ACTIVITY: What you return should match the data exactly, from the first line to the last.

Start of EXTRACTED INFORMATION

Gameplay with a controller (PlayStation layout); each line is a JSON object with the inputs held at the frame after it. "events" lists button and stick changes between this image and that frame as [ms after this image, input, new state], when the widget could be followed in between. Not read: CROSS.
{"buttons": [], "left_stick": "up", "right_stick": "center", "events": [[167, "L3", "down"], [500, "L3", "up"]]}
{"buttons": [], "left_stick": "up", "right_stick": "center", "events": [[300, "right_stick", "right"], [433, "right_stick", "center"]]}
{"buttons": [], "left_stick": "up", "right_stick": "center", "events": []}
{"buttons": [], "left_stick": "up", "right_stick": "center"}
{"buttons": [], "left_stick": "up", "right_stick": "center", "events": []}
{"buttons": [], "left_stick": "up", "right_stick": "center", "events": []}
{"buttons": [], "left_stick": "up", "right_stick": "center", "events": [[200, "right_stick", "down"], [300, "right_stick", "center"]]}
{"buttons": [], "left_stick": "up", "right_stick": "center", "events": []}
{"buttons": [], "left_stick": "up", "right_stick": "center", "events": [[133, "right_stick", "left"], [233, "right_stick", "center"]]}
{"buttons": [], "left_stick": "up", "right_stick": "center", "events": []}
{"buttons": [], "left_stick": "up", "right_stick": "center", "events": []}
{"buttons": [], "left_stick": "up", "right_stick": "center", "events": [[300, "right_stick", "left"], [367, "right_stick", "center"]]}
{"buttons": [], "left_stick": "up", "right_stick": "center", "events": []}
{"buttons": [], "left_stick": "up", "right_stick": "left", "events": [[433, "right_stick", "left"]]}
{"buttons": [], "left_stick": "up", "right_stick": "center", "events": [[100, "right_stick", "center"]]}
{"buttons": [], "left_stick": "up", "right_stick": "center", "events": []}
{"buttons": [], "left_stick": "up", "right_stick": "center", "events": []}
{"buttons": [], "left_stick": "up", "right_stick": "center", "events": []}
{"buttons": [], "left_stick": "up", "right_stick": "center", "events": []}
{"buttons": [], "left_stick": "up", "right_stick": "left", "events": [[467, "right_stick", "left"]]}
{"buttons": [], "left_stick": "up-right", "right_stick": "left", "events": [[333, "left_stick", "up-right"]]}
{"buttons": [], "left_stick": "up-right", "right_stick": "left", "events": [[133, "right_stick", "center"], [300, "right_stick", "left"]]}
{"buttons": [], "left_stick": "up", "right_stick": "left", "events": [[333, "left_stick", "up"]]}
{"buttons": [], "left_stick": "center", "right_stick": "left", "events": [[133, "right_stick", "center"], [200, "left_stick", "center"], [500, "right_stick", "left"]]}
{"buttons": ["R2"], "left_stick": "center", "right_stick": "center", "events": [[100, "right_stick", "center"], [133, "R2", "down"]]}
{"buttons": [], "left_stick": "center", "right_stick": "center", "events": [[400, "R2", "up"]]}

End of EXTRACTED INFORMATION

WRITTEN ANSWER:
Gameplay with a controller (PlayStation layout); each line is a JSON object with the inputs held at the frame after it. "events" lists button and stick changes between this image and that frame as [ms after this image, input, new state], when the widget could be followed in between. Not read: CROSS.
{"buttons": [], "left_stick": "up", "right_stick": "center", "events": [[167, "L3", "down"], [500, "L3", "up"]]}
{"buttons": [], "left_stick": "up", "right_stick": "center", "events": [[300, "right_stick", "right"], [433, "right_stick", "center"]]}
{"buttons": [], "left_stick": "up", "right_stick": "center", "events": []}
{"buttons": [], "left_stick": "up", "right_stick": "center"}
{"buttons": [], "left_stick": "up", "right_stick": "center", "events": []}
{"buttons": [], "left_stick": "up", "right_stick": "center", "events": []}
{"buttons": [], "left_stick": "up", "right_stick": "center", "events": [[200, "right_stick", "down"], [300, "right_stick", "center"]]}
{"buttons": [], "left_stick": "up", "right_stick": "center", "events": []}
{"buttons": [], "left_stick": "up", "right_stick": "center", "events": [[133, "right_stick", "left"], [233, "right_stick", "center"]]}
{"buttons": [], "left_stick": "up", "right_stick": "center", "events": []}
{"buttons": [], "left_stick": "up", "right_stick": "center", "events": []}
{"buttons": [], "left_stick": "up", "right_stick": "center", "events": [[300, "right_stick", "left"], [367, "right_stick", "center"]]}
{"buttons": [], "left_stick": "up", "right_stick": "center", "events": []}
{"buttons": [], "left_stick": "up", "right_stick": "left", "events": [[433, "right_stick", "left"]]}
{"buttons": [], "left_stick": "up", "right_stick": "center", "events": [[100, "right_stick", "center"]]}
{"buttons": [], "left_stick": "up", "right_stick": "center", "events": []}
{"buttons": [], "left_stick": "up", "right_stick": "center", "events": []}
{"buttons": [], "left_stick": "up", "right_stick": "center", "events": []}
{"buttons": [], "left_stick": "up", "right_stick": "center", "events": []}
{"buttons": [], "left_stick": "up", "right_stick": "left", "events": [[467, "right_stick", "left"]]}
{"buttons": [], "left_stick": "up-right", "right_stick": "left", "events": [[333, "left_stick", "up-right"]]}
{"buttons": [], "left_stick": "up-right", "right_stick": "left", "events": [[133, "right_stick", "center"], [300, "right_stick", "left"]]}
{"buttons": [], "left_stick": "up", "right_stick": "left", "events": [[333, "left_stick", "up"]]}
{"buttons": [], "left_stick": "center", "right_stick": "left", "events": [[133, "right_stick", "center"], [200, "left_stick", "center"], [500, "right_stick", "left"]]}
{"buttons": ["R2"], "left_stick": "center", "right_stick": "center", "events": [[100, "right_stick", "center"], [133, "R2", "down"]]}
{"buttons": [], "left_stick": "center", "right_stick": "center", "events": [[400, "R2", "up"]]}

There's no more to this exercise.